Work instructions: The material beneath this line should be printed exactly, with its pictures omitted.

[Material provided]

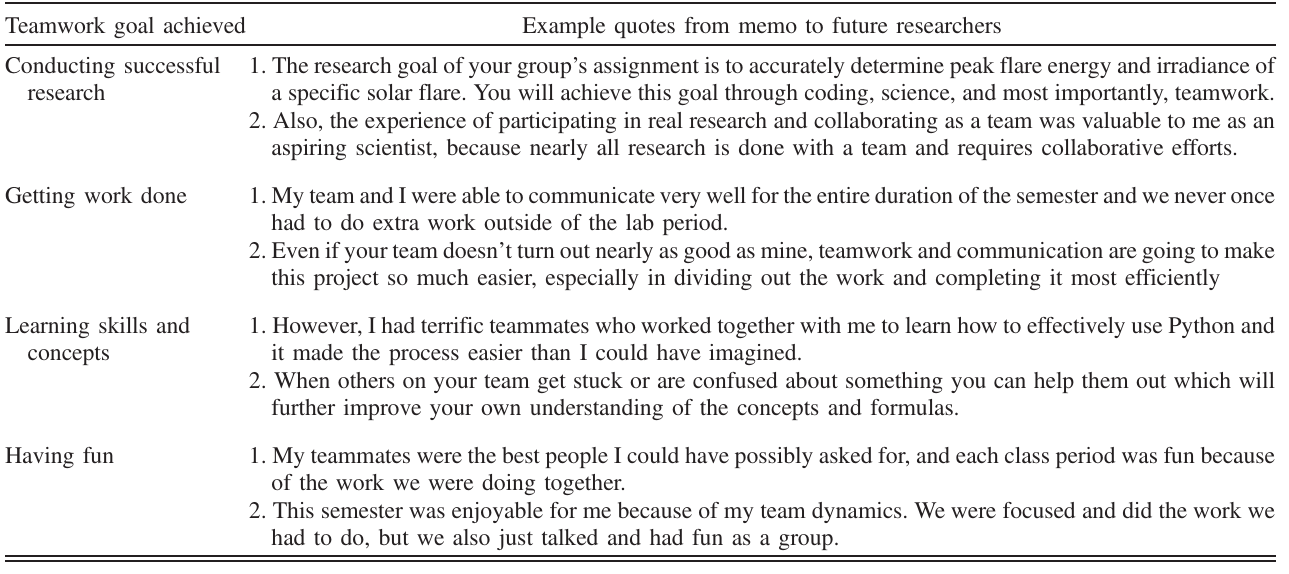
TABLE VIII. Example quotes highlighting various teamwork goals that students expressed they achieved in the memos to future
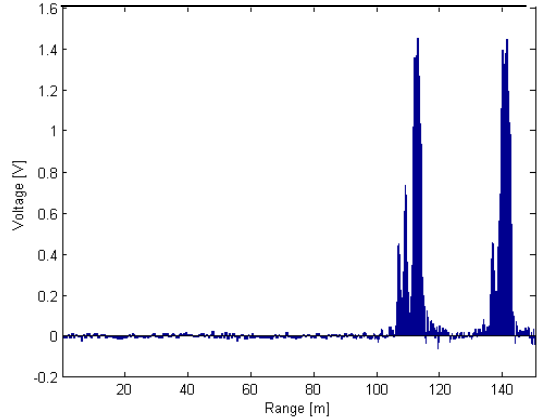
Figure 3. Multimodal waveform with clustered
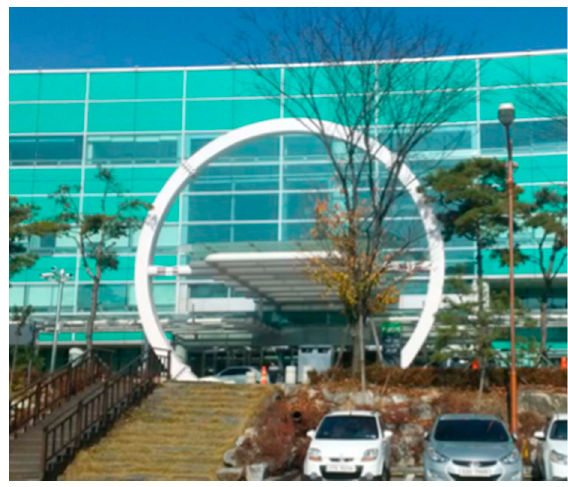
Figure 1. An example of a horseshoe circular arch as an entrance portal to a hospital at Wonkwang University in Iksan-si, Jeollabuk-do, Korea (Photo by B. K. Lee).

[/Material provided]

Expected answer:
TABLE VIII. Example quotes highlighting various teamwork goals that students expressed they achieved in the memos to future
Figure 3. Multimodal waveform with clustered
Figure 1. An example of a horseshoe circular arch as an entrance portal to a hospital at Wonkwang University in Iksan-si, Jeollabuk-do, Korea (Photo by B. K. Lee).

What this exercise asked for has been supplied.